Consensus in a blockchain is the process by which a network of mutually distrusted nodes reaches an agreement on the global state of the chain of blocks. In blockchain, transactions or data are shared and distributed across the network. Every node has the same copy of the blockchain data. Consensus allows all of the network nodes to follow the same rules to validate transactions and add new blocks to the chain, and therefore allows it to maintain uniformity in all copies of a blockchain.
Sometimes, it is also called a consensus mechanism or consensus algorithm. A consensus mechanism focuses on the rules and incentives for the network to reach an agreement. A consensus algorithm is a formal procedure or computer program for solving a consensus problem, based on conducting a sequence of specified actions. It is designed to achieve reliability in a network involving multiple nodes. Consensus algorithms ensure that the next block in a blockchain is fully validated and secured. Multiple kinds of consensus algorithms currently exist, each with different fundamental processes. Different blockchain platforms may implement different consensus mechanisms. In this section, we will focus on the following two popular algorithms, show how they work, and discuss the pros and cons of each mechanism:
- PoW: This consensus algorithm was first coined and formalized in a 1999 paper by Markus Jakobsson and Ari Juels. It got popularized by Satoshi in the Bitcoin whitepaper. It was commonly adopted by many other blockchains, including Ethereum 1.0. The PoW is the mining process with the purpose of finding an answer to a cryptographic hashing problem. To do so, the miner has to follow the block selection rules to locate the previous block and use the hash from the previous block header, together with the Merkle root of current transactions in the new block, to solve the hashing problem. It requires considerable computations and hashing power. In Bitcoin, block selection rules specify that the longest chain wins.

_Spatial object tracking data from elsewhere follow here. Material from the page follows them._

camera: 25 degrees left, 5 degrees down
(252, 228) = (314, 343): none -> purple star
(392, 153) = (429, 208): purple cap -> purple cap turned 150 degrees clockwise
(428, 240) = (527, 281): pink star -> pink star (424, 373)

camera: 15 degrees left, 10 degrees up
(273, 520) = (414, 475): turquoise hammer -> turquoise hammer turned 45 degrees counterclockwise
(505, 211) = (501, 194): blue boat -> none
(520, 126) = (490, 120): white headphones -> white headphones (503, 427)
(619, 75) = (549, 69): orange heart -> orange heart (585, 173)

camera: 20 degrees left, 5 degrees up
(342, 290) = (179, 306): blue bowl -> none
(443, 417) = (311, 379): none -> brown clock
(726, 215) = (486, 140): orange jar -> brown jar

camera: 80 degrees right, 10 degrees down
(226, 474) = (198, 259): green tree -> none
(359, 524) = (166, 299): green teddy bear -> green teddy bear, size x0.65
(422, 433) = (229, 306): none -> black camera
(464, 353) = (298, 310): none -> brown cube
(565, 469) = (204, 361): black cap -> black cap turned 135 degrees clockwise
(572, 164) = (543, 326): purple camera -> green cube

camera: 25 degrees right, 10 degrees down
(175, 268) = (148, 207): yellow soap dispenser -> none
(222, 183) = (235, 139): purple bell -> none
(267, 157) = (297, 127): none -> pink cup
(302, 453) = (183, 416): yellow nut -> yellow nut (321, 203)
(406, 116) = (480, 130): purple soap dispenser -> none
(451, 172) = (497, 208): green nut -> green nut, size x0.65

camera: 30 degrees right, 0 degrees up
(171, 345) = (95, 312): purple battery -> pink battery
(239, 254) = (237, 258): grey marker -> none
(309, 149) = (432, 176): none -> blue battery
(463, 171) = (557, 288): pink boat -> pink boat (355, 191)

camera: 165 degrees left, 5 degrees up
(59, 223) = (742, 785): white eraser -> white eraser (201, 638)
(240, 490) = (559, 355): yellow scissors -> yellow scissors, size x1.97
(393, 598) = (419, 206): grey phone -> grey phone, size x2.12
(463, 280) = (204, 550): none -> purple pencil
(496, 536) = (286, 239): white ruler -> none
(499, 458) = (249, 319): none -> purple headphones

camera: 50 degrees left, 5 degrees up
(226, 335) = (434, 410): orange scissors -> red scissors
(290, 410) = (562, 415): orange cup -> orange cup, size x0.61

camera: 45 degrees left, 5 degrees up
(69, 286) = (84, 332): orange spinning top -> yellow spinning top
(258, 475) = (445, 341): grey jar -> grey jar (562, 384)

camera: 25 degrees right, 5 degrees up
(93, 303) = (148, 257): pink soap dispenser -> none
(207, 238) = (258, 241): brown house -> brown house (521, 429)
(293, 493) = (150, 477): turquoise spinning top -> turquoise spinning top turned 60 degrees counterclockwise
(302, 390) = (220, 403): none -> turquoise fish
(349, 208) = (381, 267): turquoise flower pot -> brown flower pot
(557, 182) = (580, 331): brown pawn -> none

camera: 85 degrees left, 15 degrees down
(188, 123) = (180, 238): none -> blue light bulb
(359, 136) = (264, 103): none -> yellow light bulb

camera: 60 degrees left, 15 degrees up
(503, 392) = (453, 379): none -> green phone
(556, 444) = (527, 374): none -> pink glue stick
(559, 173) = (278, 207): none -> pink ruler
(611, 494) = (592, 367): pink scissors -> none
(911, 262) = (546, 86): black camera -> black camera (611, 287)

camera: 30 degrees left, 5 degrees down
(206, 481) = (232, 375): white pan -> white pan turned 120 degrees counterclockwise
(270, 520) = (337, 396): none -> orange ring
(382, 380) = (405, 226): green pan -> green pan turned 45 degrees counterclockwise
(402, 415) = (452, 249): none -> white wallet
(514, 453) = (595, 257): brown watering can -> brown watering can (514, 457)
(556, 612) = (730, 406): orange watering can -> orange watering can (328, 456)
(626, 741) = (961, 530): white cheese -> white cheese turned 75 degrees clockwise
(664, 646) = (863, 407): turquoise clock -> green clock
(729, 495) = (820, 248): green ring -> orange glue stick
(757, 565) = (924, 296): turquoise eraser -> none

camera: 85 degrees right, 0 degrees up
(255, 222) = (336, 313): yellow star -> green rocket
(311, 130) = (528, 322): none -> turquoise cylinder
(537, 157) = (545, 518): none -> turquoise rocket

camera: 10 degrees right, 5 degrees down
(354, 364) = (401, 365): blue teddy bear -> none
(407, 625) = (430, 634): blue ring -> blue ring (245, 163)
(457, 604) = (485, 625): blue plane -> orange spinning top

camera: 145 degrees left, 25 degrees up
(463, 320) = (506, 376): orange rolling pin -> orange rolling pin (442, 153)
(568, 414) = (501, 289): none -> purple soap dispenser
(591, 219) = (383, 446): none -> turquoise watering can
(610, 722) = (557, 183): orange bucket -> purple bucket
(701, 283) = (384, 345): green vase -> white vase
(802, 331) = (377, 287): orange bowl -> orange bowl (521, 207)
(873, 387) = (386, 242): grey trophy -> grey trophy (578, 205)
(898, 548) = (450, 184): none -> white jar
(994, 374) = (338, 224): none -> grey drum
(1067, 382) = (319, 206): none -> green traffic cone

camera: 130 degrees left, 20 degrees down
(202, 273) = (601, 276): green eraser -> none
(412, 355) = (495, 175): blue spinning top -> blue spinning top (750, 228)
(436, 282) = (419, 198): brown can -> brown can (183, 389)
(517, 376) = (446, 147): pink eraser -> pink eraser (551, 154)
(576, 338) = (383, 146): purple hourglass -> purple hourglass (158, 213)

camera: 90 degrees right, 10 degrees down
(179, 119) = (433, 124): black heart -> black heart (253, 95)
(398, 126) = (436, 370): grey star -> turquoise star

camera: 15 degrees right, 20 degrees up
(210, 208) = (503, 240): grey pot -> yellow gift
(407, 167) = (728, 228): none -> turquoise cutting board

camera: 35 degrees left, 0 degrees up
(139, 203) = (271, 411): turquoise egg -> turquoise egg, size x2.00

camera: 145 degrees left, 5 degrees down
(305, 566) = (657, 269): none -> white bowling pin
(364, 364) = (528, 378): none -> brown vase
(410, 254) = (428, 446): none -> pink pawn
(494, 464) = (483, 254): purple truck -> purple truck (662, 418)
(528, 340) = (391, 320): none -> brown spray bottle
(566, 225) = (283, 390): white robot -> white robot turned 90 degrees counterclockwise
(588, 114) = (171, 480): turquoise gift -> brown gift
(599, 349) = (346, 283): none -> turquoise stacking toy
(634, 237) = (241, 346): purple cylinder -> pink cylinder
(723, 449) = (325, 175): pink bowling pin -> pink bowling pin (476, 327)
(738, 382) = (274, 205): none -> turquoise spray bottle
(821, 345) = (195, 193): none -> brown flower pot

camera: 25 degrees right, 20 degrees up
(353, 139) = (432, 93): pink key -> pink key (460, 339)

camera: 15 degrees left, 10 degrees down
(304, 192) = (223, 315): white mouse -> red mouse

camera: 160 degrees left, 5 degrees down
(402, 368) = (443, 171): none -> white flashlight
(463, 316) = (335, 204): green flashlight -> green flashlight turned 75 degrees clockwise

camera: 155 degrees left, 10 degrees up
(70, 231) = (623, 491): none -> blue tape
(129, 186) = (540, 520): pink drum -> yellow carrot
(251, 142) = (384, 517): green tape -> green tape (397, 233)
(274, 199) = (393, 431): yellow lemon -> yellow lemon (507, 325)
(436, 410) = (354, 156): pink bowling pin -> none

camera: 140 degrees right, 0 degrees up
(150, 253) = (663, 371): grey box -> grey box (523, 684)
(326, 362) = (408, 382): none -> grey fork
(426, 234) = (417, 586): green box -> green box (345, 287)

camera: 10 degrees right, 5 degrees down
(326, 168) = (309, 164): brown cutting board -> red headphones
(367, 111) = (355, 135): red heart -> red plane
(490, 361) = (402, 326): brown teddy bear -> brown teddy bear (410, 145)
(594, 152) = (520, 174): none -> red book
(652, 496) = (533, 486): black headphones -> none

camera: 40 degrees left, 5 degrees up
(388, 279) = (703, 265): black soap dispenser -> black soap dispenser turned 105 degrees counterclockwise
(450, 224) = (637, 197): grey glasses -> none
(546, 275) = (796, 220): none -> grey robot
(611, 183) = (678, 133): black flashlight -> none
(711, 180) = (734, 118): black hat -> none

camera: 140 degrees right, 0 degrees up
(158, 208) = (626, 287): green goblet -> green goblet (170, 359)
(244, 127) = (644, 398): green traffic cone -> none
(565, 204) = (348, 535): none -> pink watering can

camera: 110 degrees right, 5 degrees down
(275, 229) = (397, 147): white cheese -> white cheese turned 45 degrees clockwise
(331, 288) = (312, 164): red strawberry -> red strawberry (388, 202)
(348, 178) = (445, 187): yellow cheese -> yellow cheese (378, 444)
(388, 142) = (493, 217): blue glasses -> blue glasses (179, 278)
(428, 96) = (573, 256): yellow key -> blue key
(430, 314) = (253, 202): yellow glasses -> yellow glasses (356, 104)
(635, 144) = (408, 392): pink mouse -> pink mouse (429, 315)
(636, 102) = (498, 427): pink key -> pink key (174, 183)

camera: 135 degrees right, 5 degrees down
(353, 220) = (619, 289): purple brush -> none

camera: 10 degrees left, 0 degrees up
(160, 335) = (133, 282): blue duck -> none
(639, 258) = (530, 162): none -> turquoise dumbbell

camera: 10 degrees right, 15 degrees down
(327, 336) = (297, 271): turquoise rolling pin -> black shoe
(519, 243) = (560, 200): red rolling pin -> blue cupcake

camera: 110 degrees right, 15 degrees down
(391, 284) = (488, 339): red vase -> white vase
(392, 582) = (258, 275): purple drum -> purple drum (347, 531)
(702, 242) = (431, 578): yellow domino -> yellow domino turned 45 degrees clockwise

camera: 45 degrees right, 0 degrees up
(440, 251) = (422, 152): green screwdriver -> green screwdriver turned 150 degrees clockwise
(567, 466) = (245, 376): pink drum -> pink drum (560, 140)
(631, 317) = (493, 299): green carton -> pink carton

- PoS: This consensus algorithm aims to select network nodes to propose new blocks using various combinations of random selection based on their wealth or age (the stake). Instead of miners competing to solve energy-consuming cryptographic hash functions, the network instead uses a pool of validators. Validators are network nodes that are willing to stake their cryptocurrency on the new block that they claim should be added to the public blockchain.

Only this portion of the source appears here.